▶ [Data for processing]
• • • •
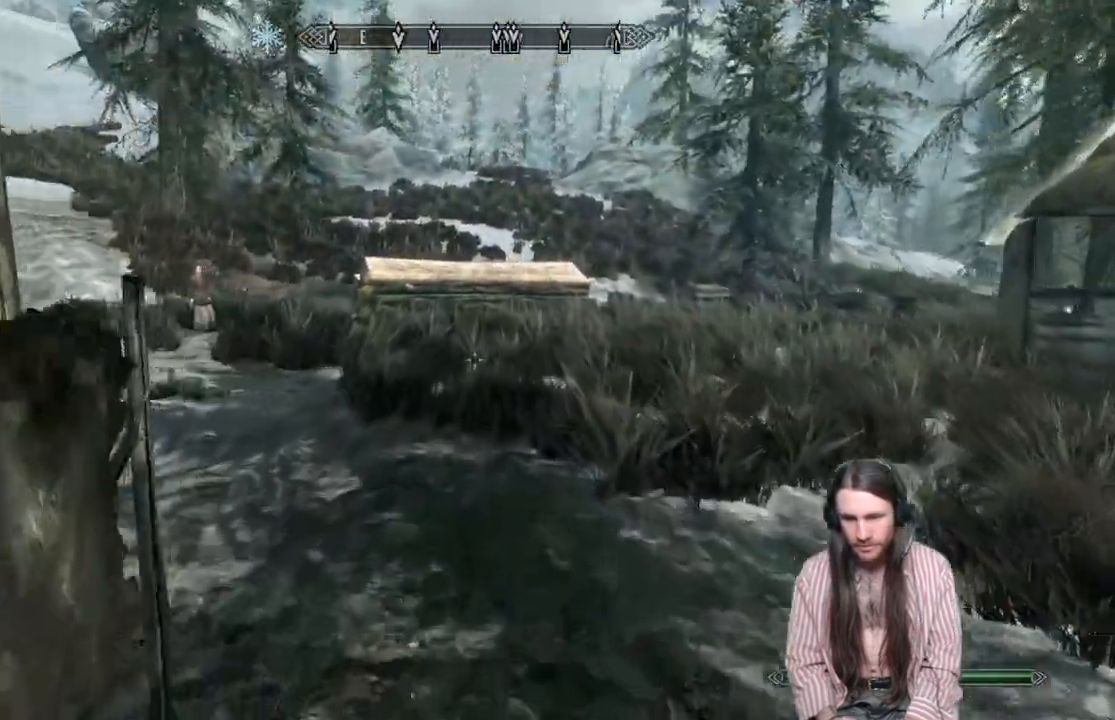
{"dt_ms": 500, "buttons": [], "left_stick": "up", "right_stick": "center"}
• • • •
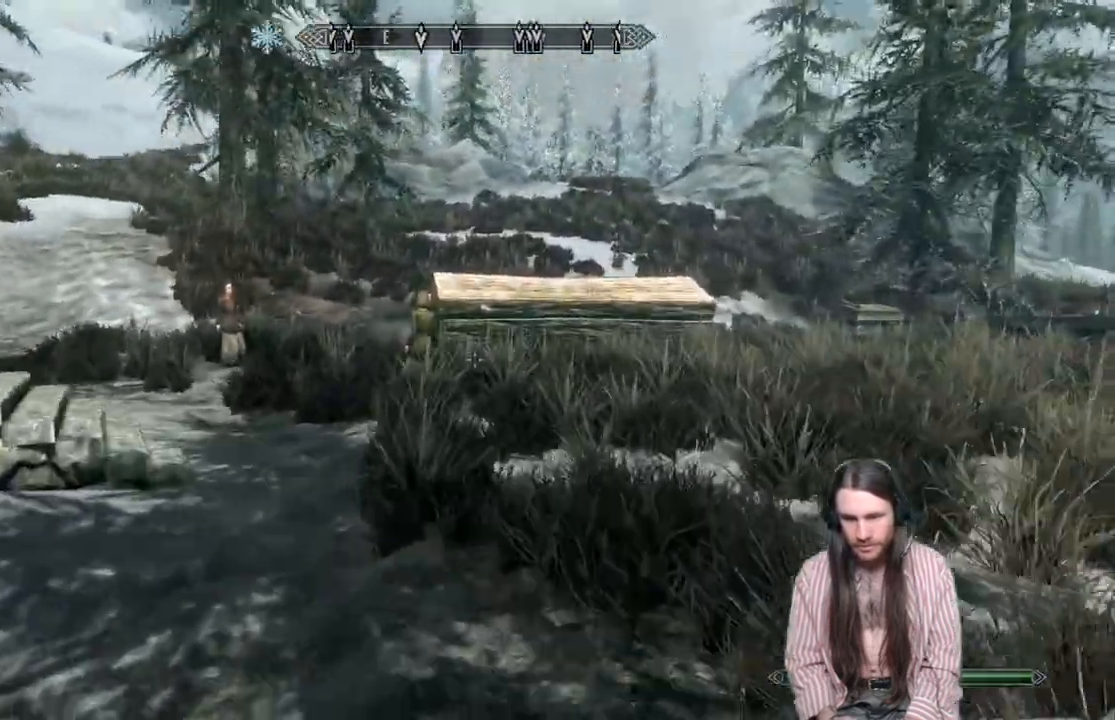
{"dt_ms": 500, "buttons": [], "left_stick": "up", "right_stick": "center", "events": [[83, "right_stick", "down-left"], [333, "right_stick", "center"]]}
• • • •
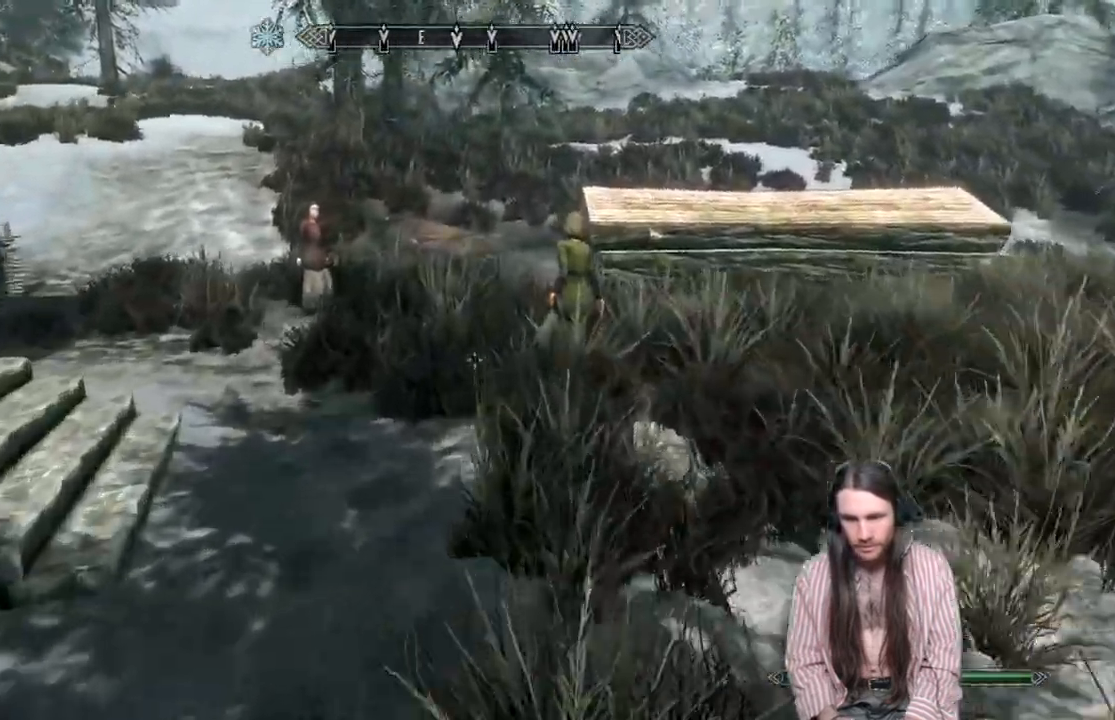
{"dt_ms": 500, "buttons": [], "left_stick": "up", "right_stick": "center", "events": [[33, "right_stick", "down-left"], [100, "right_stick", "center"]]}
• • • •
▶ [Task to complete] Pull out every line of the entries that includes the word "down".

▶ [Task answer]
{"dt_ms": 500, "buttons": [], "left_stick": "up", "right_stick": "center", "events": [[83, "right_stick", "down-left"], [333, "right_stick", "center"]]}
{"dt_ms": 500, "buttons": [], "left_stick": "up", "right_stick": "center", "events": [[33, "right_stick", "down-left"], [100, "right_stick", "center"]]}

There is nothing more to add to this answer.